====== ОТРЫВОК ИЗ КНИГИ ======
Барбизон. В отеле только девушки - Паулина Брен
Но поверить в эту версию, особенно если параллельно читать «Под стеклянным колпаком», тяжело. В романе Эстер, главная героиня и альтер эго Сильвии, очутилась в загородном клубе в Форест-Хиллс, где ее домогался и едва не изнасиловал Марко, богатый перуанец из компании диск-жокея (имя его в романе сменилось с реального Арта Форда, с которым тогда встречалась Кэрол Леварн, на Ленни Шепарда). Впрочем, с самого начала нападавший демонстрировал запальчивое мизогинное поведение: сжал ее руку так сильно, что на ней остались синяки, которые он с восторгом ей показал.
Пострадала Сильвия от домогательств или нет, Нью-Йорк выбил ее из колеи, оставил в смятении – так бывает с теми, кто привык тщательно планировать свою жизнь. Обобщая нью-йоркский опыт [58] в письме брату, она пишет: «Я была на седьмом небе от счастья и в бездне отчаяния, была в шоке, в восторге, просветленной и взвинченной…» После того как закончит письмо, добавляла Сильвия, она намерена нырнуть вниз головой в бассейн «Барбизона» и выбраться на террасу позагорать: слабая попытка воссоздать горячо любимый ею пляж в условиях города.
======
-- ЗАДАНИЕ A --
Перескажите отрывок о Сильвии и «Барбизоне» в двух предложениях.
-- ЗАДАНИЕ B --
Напишите продолжение отрывка о нью-йоркском опыте Сильвии, начав сразу после его последнего предложения.
====== ИСХОДНЫЕ ДАННЫЕ ======
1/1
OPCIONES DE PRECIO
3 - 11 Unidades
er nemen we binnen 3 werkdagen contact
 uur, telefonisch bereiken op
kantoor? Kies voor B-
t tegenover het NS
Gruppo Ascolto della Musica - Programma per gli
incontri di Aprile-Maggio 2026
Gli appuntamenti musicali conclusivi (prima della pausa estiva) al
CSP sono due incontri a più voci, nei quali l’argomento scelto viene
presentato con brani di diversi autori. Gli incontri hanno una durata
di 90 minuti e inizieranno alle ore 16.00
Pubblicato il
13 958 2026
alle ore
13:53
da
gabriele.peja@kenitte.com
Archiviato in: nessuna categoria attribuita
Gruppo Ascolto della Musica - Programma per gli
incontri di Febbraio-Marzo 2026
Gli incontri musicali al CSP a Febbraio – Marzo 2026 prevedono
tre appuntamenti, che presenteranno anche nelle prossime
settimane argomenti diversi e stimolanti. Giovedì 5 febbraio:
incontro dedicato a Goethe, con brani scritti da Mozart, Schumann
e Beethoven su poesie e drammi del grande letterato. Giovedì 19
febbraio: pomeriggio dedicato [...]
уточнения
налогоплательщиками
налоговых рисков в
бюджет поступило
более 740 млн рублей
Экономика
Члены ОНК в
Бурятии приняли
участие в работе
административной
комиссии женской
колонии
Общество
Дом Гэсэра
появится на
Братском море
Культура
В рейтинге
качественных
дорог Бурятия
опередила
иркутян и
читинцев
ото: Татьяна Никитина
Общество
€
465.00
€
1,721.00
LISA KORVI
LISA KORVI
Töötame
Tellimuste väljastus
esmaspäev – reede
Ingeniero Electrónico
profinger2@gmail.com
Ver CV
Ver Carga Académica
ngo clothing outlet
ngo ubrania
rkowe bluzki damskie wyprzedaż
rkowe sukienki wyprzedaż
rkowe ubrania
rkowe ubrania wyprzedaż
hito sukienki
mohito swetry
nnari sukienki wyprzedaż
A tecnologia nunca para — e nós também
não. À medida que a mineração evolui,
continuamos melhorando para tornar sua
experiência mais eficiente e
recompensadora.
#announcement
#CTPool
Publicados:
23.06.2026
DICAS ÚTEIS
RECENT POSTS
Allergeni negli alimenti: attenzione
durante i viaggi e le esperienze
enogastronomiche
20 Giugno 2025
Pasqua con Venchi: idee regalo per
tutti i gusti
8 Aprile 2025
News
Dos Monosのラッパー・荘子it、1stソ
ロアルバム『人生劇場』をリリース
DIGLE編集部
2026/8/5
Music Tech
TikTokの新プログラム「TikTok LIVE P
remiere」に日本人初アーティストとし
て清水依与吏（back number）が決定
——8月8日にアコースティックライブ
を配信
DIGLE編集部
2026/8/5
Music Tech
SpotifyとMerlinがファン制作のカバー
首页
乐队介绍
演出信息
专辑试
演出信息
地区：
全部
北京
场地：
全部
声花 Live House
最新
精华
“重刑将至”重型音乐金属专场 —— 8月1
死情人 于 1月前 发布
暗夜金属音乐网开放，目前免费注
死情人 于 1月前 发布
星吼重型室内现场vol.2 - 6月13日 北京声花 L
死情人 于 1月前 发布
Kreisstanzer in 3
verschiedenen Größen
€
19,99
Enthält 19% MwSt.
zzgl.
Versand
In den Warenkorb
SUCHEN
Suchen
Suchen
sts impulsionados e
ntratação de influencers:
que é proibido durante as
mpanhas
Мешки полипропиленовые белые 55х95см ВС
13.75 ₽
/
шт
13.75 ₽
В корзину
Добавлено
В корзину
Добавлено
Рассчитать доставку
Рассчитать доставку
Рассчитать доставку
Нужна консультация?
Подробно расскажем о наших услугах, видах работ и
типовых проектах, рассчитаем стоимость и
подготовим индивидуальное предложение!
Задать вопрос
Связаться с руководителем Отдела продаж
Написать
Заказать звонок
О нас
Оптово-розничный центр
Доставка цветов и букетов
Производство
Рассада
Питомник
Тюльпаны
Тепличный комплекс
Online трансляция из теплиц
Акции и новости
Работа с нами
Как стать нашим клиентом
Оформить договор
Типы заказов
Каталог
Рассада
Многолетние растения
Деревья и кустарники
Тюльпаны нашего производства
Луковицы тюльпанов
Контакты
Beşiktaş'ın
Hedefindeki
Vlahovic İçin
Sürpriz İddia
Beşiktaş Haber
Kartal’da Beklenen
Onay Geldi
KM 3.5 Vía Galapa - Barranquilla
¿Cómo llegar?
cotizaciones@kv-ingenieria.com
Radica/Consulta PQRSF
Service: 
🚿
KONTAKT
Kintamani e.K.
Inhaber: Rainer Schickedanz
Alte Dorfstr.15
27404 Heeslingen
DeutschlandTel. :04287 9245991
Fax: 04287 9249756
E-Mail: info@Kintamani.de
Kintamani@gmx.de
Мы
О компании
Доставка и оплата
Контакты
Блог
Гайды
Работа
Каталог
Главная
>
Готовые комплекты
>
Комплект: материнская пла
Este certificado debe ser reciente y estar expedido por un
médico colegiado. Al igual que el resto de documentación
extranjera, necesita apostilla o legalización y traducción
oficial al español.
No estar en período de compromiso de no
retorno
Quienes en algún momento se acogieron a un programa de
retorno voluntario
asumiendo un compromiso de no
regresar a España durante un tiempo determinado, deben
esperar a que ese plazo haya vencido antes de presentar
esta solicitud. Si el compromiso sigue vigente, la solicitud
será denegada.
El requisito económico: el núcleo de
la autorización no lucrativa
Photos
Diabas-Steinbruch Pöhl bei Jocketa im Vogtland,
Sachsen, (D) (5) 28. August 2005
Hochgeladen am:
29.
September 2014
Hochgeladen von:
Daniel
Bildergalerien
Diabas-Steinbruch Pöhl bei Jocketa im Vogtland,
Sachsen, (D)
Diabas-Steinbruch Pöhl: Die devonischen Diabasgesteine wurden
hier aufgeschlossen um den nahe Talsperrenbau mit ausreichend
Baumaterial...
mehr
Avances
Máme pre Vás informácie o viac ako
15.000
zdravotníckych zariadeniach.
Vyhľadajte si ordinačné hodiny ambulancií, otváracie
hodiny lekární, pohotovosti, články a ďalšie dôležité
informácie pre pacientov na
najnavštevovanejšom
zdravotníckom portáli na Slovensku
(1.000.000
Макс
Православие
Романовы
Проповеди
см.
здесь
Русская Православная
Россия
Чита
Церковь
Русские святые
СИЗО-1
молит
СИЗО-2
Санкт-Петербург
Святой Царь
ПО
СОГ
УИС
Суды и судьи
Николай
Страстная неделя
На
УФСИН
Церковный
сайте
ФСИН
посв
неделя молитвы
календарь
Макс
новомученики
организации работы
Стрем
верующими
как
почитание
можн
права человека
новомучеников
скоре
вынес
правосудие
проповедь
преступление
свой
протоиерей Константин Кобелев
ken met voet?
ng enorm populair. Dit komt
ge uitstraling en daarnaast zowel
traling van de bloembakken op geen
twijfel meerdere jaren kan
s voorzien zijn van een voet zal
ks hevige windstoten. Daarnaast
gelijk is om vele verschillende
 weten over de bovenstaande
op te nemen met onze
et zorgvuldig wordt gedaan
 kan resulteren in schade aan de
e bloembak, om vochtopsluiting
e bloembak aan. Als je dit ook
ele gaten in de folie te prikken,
======
-- ИТОГОВЫЙ ОТВЕТ A --
В романе «Под стеклянным колпаком» Эстер, альтер эго Сильвии, в загородном клубе в Форест-Хиллс домогается и едва не насилует Марко, богатый перуанец, который с самого начала ведет себя запальчиво и мизогинно и сжимает ей руку до синяков. Пострадала Сильвия или нет, Нью-Йорк выбил ее из колеи: в письме брату она описала свой опыт как смесь счастья и отчаяния и собиралась затем нырнуть в бассейн «Барбизона» и позагорать на террасе.

-- ИТОГОВЫЙ ОТВЕТ B --
В знаменитой сцене из романа «Под стеклянным колпаком» Эстер сбрасывает с крыши свою одежду в последнюю ночь в «Амазоне», на следующий вечер после нападения Марко в загородном клубе. Но в «реальности» история о том, как Сильвия выбросила свой гардероб с крыши «Барбизона» на Лексингтон-авеню, не столь поэтична. Как и в самый первый вечер, в прощальный девушки собрались в номере Грейс в девять часов: оказалось, что это ее день рождения, и в номере обнаружились вино, шампанское, остатки ликера и торт. Они планировали устроить веселую прощальную церемонию и прочитать по лимерику своим, но под воздействием алкоголя и грузом съеденного торта благие намерения сошли на нет. Нива развлекла и слегка шокировала аудиторию рассказом об одной брюнетке в короткой юбке с консервного завода, которая раздвигала ноги на парковке, подмываясь кока-колой, чтобы не залететь. А прочие считали, сколько бутылочек колы исчезало из автомата. Иногда все двенадцать!
Именно в состоянии опьянения Сильвия и ее подруга Кэрол поднялись на лифте на крышу с охапками платьев и прочего в руках, поначалу спросив Ниву, не нужно ли ей чего из этого. Нива отказалась, полагая, что Сильвии они понадобятся точно так же, и понятия не имея, что они задумали. Сильвия и Кэрол пожали плечами, вызвали лифт и поднялись на крышу. Дул легкий ветерок, солнце зашло уже несколько часов назад; Сильвия брала из охапки одну выбранную с таким тщанием и с такими тратами вещь за другой и выбрасывала их с крыши «Барбизона». Ни ее дневники, ни рассказы других участниц программы, ни знаменитый роман не предлагают сколько-нибудь достаточного объяснения, так что жест можно трактовать как угодно: бравадой, романтичностью, желанием избавиться от неприятных воспоминаний, начинавшимся помешательством.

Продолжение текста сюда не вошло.